Lessons of Somali Kidnapping

It’s wonderful news that the two journalists kidnapped last year in Mogadishu have been freed today after 15 months. The dribs and drabs of news coming out of Somalia have at times suggested Amanda Lindhout and Nigel Brennan might not survive. Both had been desperately ill and rumours circulated constantly that, with little prospect of a ransom, their kidnappers might simply decide to shoot the pair and call it a day. There are other horror stories that may or may not be confirmed in the days ahead.

But for now the main thing is that after $1m was reportedly paid for their release, the two are free and back at the Sahafi hotel – ironically the scene of another kidnapping this year.

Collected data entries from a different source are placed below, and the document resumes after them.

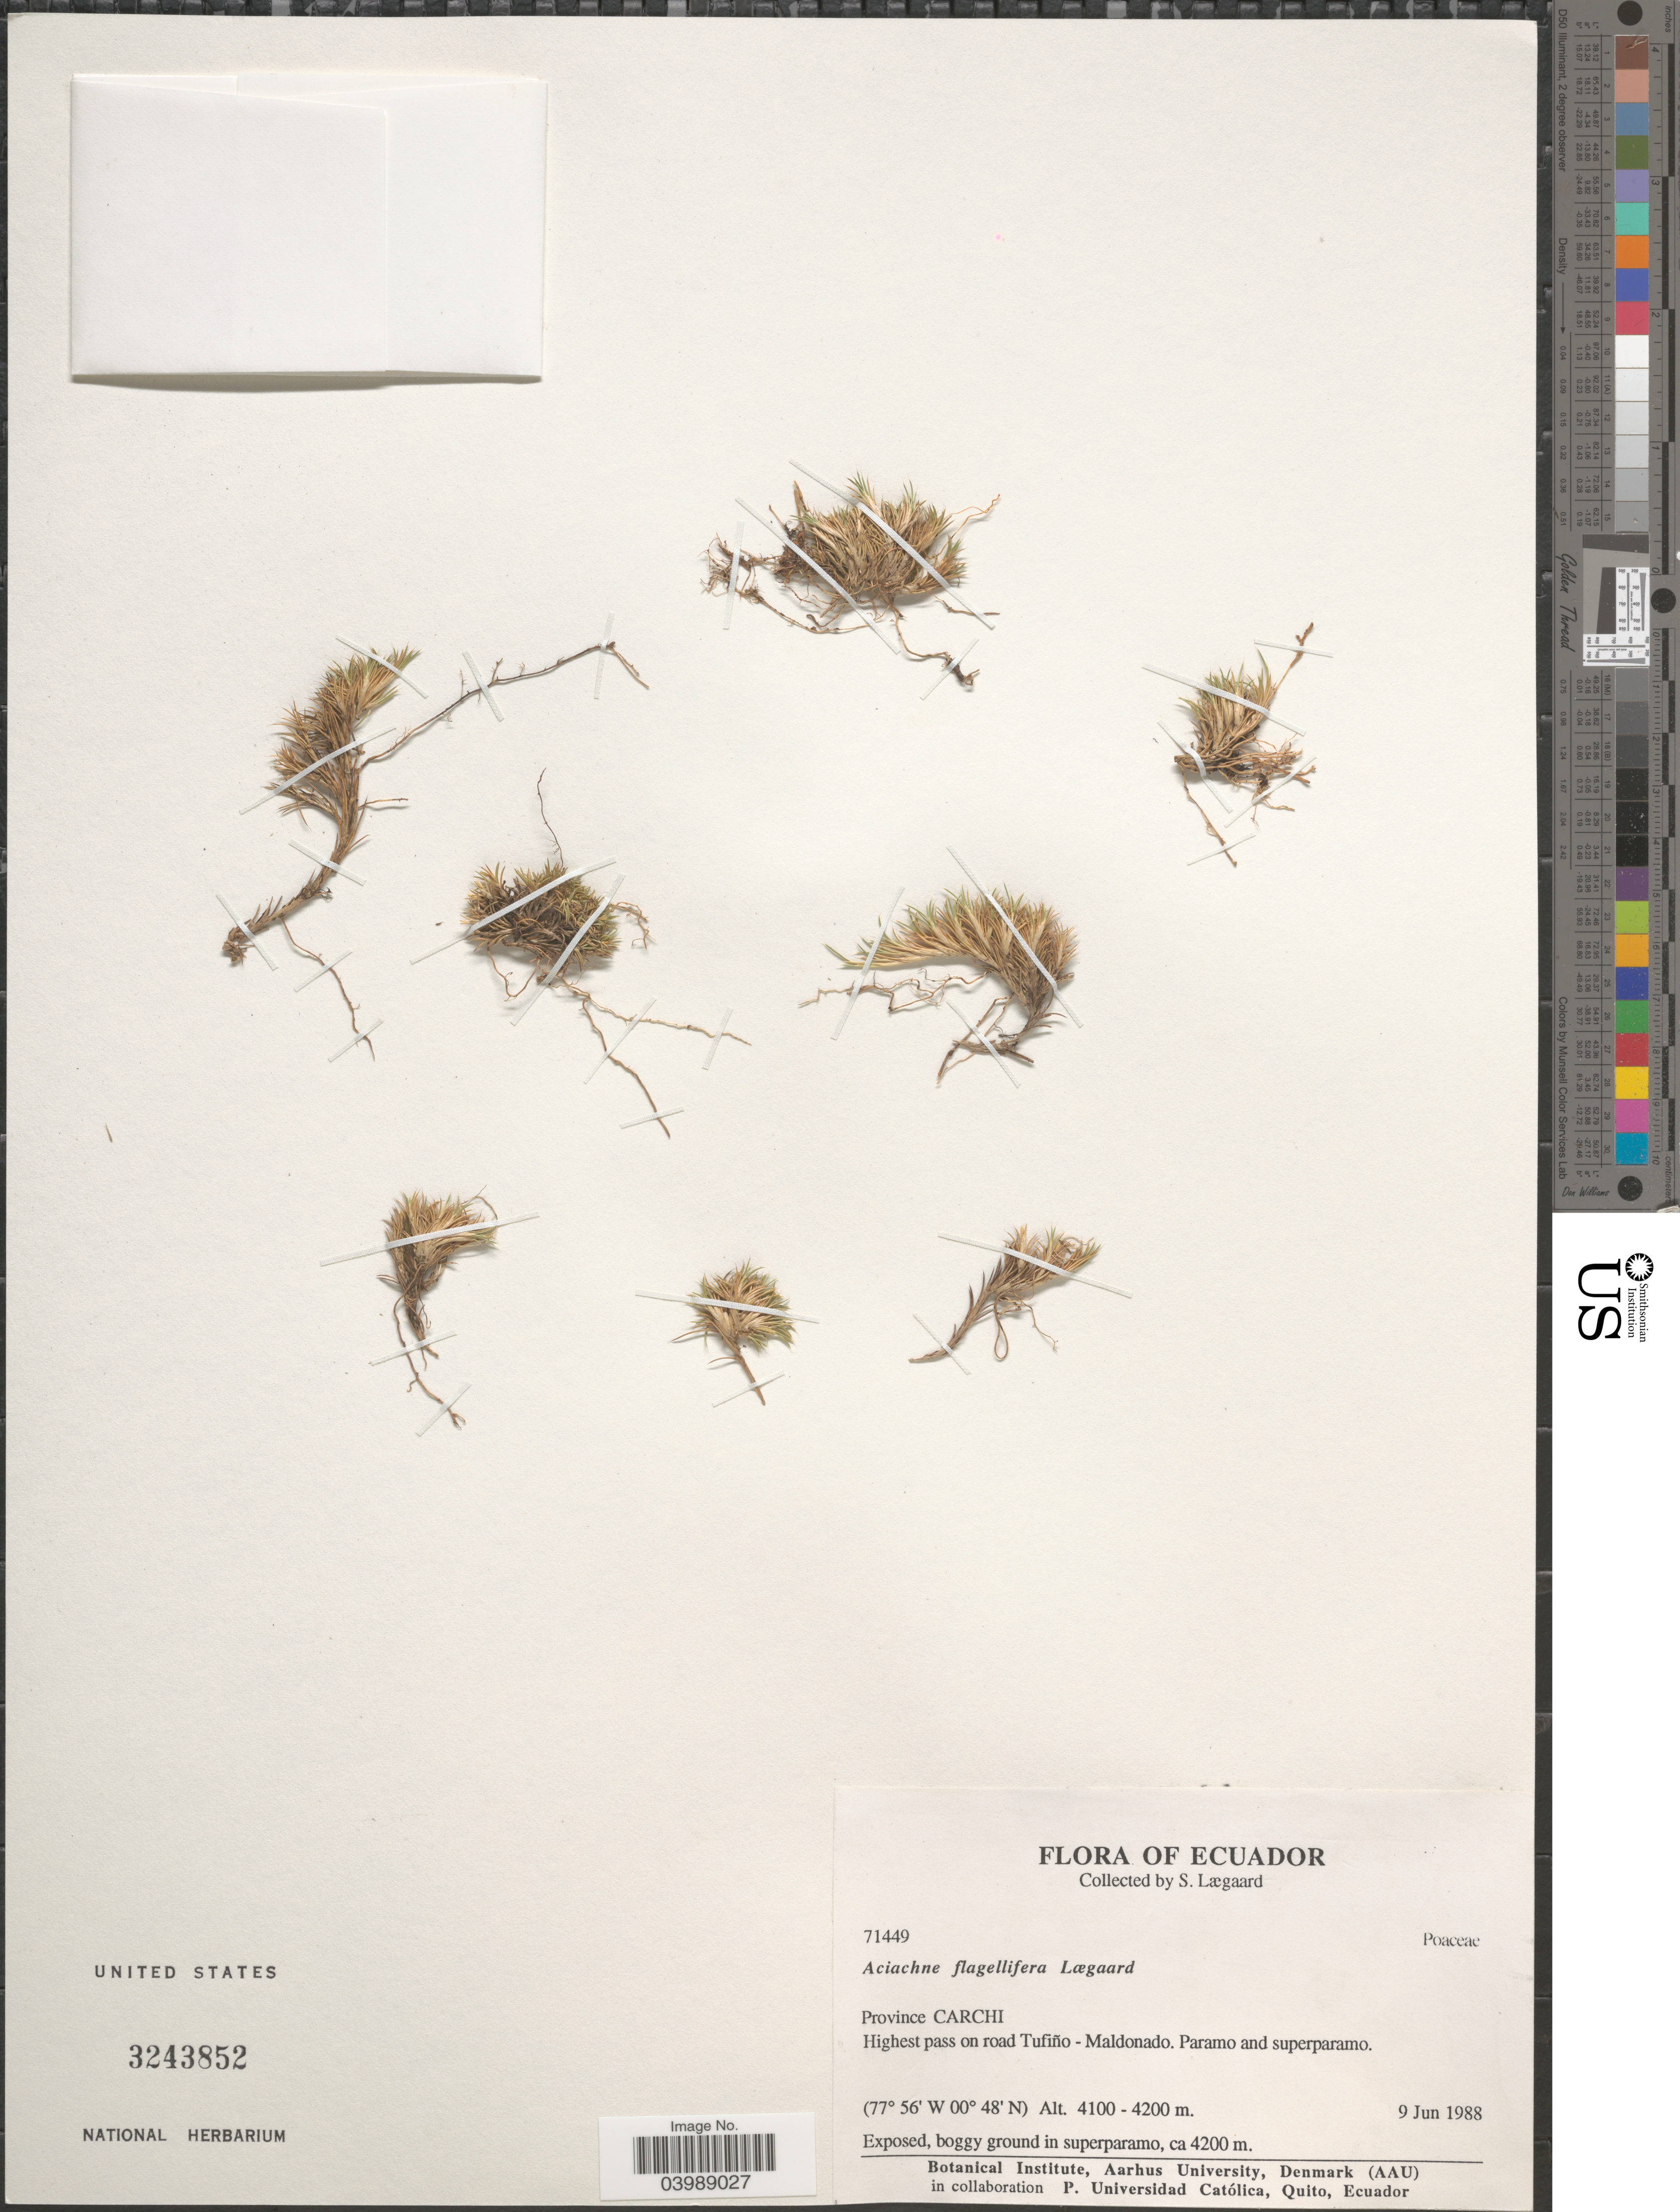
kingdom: Plantae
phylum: Tracheophyta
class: Liliopsida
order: Poales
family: Poaceae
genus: Aciachne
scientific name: Aciachne flagellifera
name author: Lægaard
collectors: S. Lægaard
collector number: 71449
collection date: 1988-06-09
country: Ecuador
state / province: Carchi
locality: Highest pass on road Tufiño-Maldonado. Paramo and superparamo.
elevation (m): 4200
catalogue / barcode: US 3243852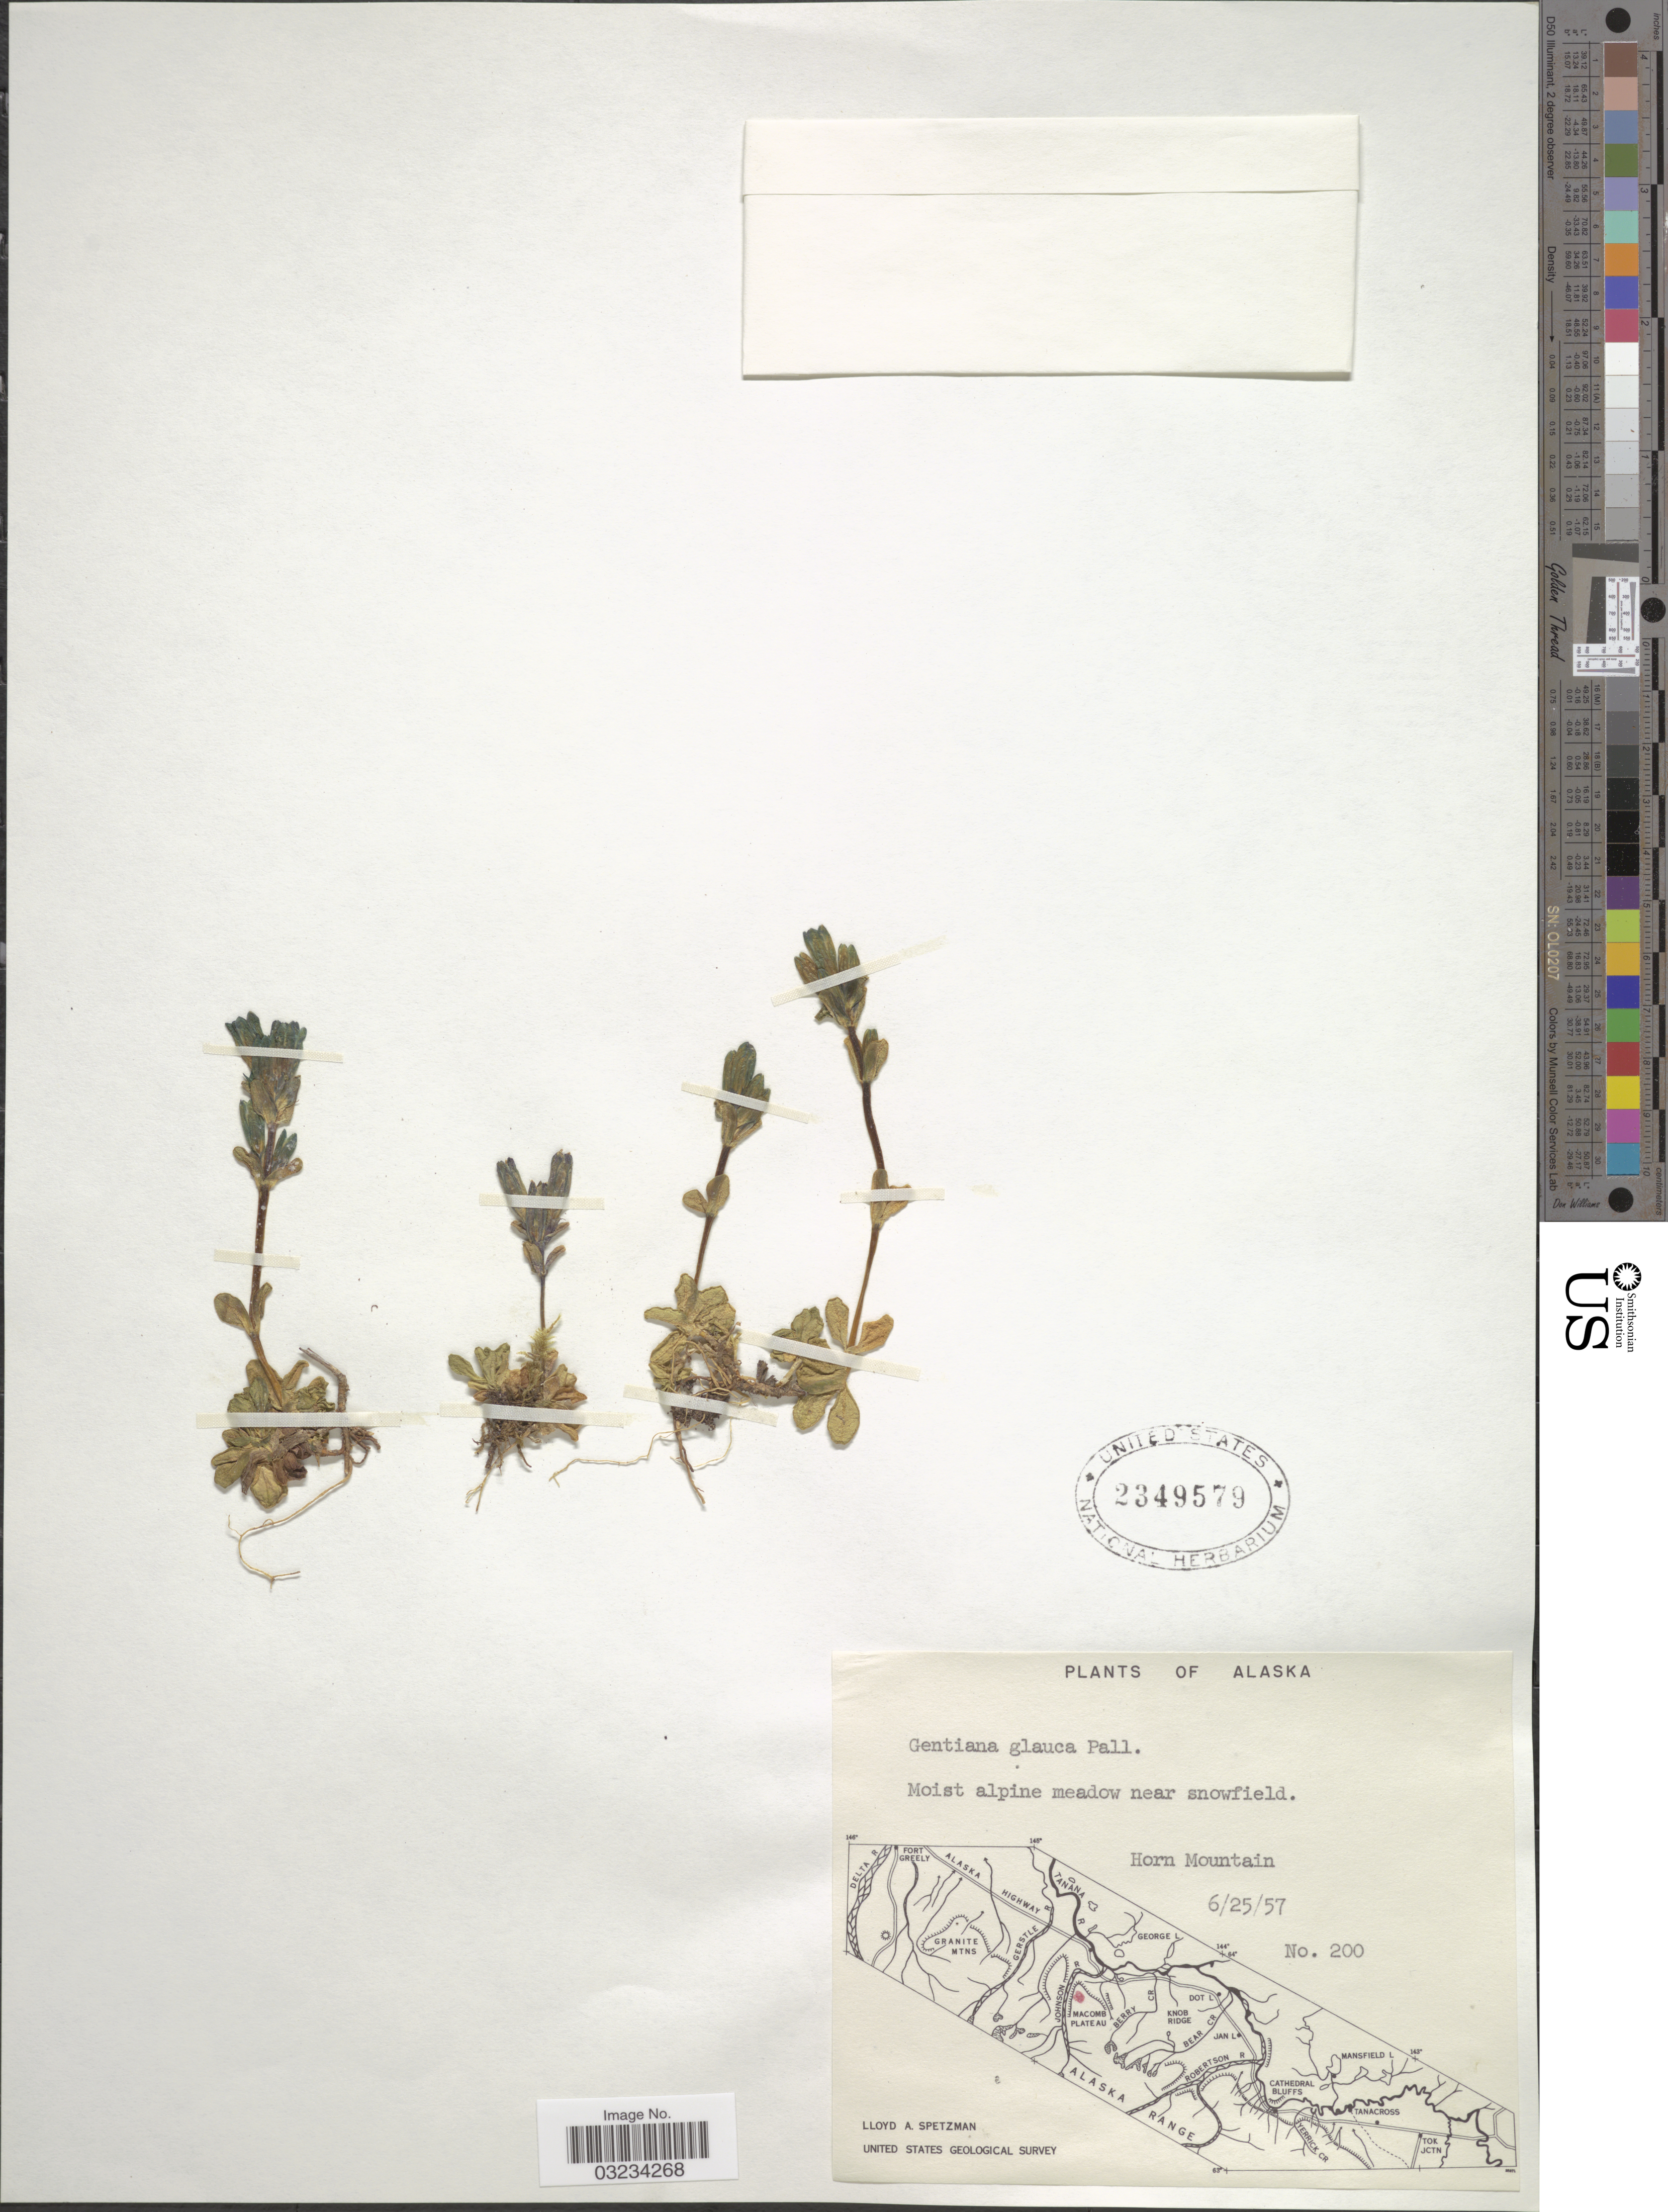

Good news for both, although I dread to think what emotional and physical scars the two will carry with them for the rest of their lives. Now I just pray that no-one else ends up in the same situation. The press pack in Nairobi – of which I was until recently a part – always treated Mogadishu with the utmost respect. We only went if we knew we could do it safely. Too often though we were surprised by the attitude of others parachuting in. Veterans of Baghdad and Kabul assumed they’d seen it all. They hadn’t. Mogadishu may as well be on another planet. Here are some things to think about and some lessons to learn:

  1. Money talks in Somalia – whatever you think about the ethics of paying money to gunmen, this is the only way to get people out
  2. Diplomats have few links on the ground – negotiations apparently went nowhere for months as clueless Australian and Canadian officials dealt with numerous intermediaries with no connection to the hostage takers
  3. Mogadishu is dangerous – no-one has control. There are no green zones or security consultants to hide behind. Don’t trust anyone you are paying. All kidnappings involve someone on the inside
  4. Journalists are targets – no-one is going to believe any “I’m here to tell your side of the story” nonsense
  5. Mogadishu is dangerous – if your fixer says to you, “They are saying bad things,” then leave. Don’t stay for one more snap
  6. Everyone knows everything and everyone knows nothing – one colleague arrived in Somalia a few years back to learn that his arrival was the second item on the radio news. At the same time, if people want to disappear you, they can. Easily
  7. Mogadishu is dangerous – bloody dangerous. People get killed even when it is “safe”

There are ways of operating in Mogadishu. There are good fixers and stringers who can help. There is a wealth of information and advice from experts in Nairobi.  But if you don’t bother asking around and taking the temperature then you only have yourself to blame. Sometimes – but not always – the place is simply best avoided. No story is worth your life.

UPDATE ***

Here’s what Amanda Lindhout has to say about her ordeal:

“My day was sitting on a corner on the floor in a room 24 hours a day for the last 15 months,” she said.

“There were times that I was beaten, that I was tortured. It was an extremely, extremely difficult situation.”